I mean, a tiny crew in T-shirts and flip-flops is operating the rocket from 20 miles away.
NERD POWER
So the private sector got something done better and more efficiently than the public sector did? Weird.
I am, to put it mildly, not a fan of NASA, but until a private outfit can give a one-ton vehicle escape velocity (27,000 miles an hour), forgive me for not being impressed.
I hope that Space X is successful in getting to orbit next time around.
You would think that all those nerds wandering around Wired would know that the Defense Advanced Research Projects Agency (DARPA) should be capitalized, since it's an acronym and all.
/needless pedantry
I am, to put it mildly, not a fan of NASA, but until a private outfit can give a one-ton vehicle escape velocity (27,000 miles an hour), forgive me for not being impressed.
Working on it!
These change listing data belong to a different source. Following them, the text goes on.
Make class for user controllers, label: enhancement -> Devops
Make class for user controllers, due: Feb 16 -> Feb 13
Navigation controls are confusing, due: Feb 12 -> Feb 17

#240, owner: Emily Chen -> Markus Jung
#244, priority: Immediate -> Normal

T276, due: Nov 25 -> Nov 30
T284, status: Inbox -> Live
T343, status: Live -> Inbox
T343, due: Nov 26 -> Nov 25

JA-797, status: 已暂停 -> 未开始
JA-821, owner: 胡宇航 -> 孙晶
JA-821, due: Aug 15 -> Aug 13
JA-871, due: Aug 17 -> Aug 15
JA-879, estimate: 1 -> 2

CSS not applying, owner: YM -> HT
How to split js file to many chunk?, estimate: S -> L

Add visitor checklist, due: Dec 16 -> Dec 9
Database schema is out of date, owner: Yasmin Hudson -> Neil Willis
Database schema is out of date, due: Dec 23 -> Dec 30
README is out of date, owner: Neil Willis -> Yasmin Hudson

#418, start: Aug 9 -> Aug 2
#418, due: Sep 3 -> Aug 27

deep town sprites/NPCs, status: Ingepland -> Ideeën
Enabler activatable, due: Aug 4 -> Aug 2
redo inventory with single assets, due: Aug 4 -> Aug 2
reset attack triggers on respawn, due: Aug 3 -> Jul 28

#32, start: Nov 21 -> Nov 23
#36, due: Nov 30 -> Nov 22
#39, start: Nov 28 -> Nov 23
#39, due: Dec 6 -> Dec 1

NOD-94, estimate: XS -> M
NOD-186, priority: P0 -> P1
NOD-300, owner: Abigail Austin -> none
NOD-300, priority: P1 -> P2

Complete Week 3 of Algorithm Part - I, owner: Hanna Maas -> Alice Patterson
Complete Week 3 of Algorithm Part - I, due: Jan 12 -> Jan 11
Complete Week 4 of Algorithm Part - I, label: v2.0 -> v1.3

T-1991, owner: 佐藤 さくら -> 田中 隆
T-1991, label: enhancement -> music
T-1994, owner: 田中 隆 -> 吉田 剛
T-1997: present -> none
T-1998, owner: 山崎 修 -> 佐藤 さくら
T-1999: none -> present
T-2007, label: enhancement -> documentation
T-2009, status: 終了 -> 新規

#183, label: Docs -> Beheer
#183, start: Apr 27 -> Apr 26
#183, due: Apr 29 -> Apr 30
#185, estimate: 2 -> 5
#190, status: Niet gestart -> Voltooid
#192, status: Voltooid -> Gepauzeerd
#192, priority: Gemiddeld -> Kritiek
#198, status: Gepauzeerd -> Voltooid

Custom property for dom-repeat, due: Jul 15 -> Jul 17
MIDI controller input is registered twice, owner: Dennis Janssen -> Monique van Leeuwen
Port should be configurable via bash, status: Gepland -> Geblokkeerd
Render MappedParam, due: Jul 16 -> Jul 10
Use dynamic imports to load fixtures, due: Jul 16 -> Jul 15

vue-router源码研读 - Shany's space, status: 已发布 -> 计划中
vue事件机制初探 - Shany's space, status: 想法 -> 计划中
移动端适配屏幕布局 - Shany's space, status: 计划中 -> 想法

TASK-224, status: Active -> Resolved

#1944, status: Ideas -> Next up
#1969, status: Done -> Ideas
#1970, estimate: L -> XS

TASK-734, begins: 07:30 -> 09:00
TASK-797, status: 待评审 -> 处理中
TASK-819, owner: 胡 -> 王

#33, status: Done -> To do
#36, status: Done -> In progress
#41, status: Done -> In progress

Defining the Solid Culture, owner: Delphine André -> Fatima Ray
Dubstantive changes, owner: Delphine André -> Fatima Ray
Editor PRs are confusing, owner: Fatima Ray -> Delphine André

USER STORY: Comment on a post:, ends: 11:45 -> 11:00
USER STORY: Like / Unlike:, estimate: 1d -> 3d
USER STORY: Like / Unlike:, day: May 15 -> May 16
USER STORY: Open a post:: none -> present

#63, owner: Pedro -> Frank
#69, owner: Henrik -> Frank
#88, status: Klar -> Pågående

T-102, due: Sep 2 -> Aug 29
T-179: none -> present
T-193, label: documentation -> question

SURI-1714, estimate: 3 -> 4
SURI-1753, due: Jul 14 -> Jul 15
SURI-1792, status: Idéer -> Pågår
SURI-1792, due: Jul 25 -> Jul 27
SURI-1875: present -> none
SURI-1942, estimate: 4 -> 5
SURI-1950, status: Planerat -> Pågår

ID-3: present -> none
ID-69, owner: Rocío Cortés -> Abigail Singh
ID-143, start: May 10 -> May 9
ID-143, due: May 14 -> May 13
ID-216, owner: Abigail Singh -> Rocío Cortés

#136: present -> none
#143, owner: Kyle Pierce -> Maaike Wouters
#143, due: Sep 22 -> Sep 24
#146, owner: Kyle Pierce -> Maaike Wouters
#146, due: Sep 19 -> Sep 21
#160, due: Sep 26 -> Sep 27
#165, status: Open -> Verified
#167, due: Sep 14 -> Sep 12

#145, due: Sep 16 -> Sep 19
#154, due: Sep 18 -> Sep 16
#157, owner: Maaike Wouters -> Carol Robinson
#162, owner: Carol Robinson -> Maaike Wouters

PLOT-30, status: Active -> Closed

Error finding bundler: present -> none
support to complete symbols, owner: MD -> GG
Geez!
Space XXX might be more interesting.
Or Carrie, starring Sissy Space X.
ProLib,
Amen. Of course, here's to hoping they get it off on their first attempt next time as well. All those standdowns cost us a lot of productivity at work...
~Jon
Notice the discrepancy in tone between the article itself -- which acknowledges the challenges yet to be overcome -- and the triumphalist cover. Golly, all those rockets! (Look closely, and most of those that can be identified are in fact products of Old Aerospace; only a -- duplicated -- handful are actually products of the ballyhooed "Private Space Age."
The private sector will do it, and they'll do it better. It's just going to take some time. They can't throw billions of dollars at every project, after all. We're talking about a sustained space economy, too, not 5-6 shot deals.
We can agree that "it's just going to take some time." What I'm questioning is the breathless attitude embodied in the WIRED cover (and some H&R responders) that now things are really going to speed up because lean mean entrepreneurs are taking over from big sluggish gummint.
By far the greater part of the difficulties -- limited demand and far-off ROI, limited headroom in current technologies -- have little to do with whether the effort is public or private.